Data for review –

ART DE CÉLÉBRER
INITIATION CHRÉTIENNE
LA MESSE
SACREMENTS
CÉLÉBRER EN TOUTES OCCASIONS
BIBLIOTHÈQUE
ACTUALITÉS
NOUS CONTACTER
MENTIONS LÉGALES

Task objective –
The records above must be output exactly, in full.

Your response –
ART DE CÉLÉBRER
INITIATION CHRÉTIENNE
LA MESSE
SACREMENTS
CÉLÉBRER EN TOUTES OCCASIONS
BIBLIOTHÈQUE
ACTUALITÉS
NOUS CONTACTER
MENTIONS LÉGALES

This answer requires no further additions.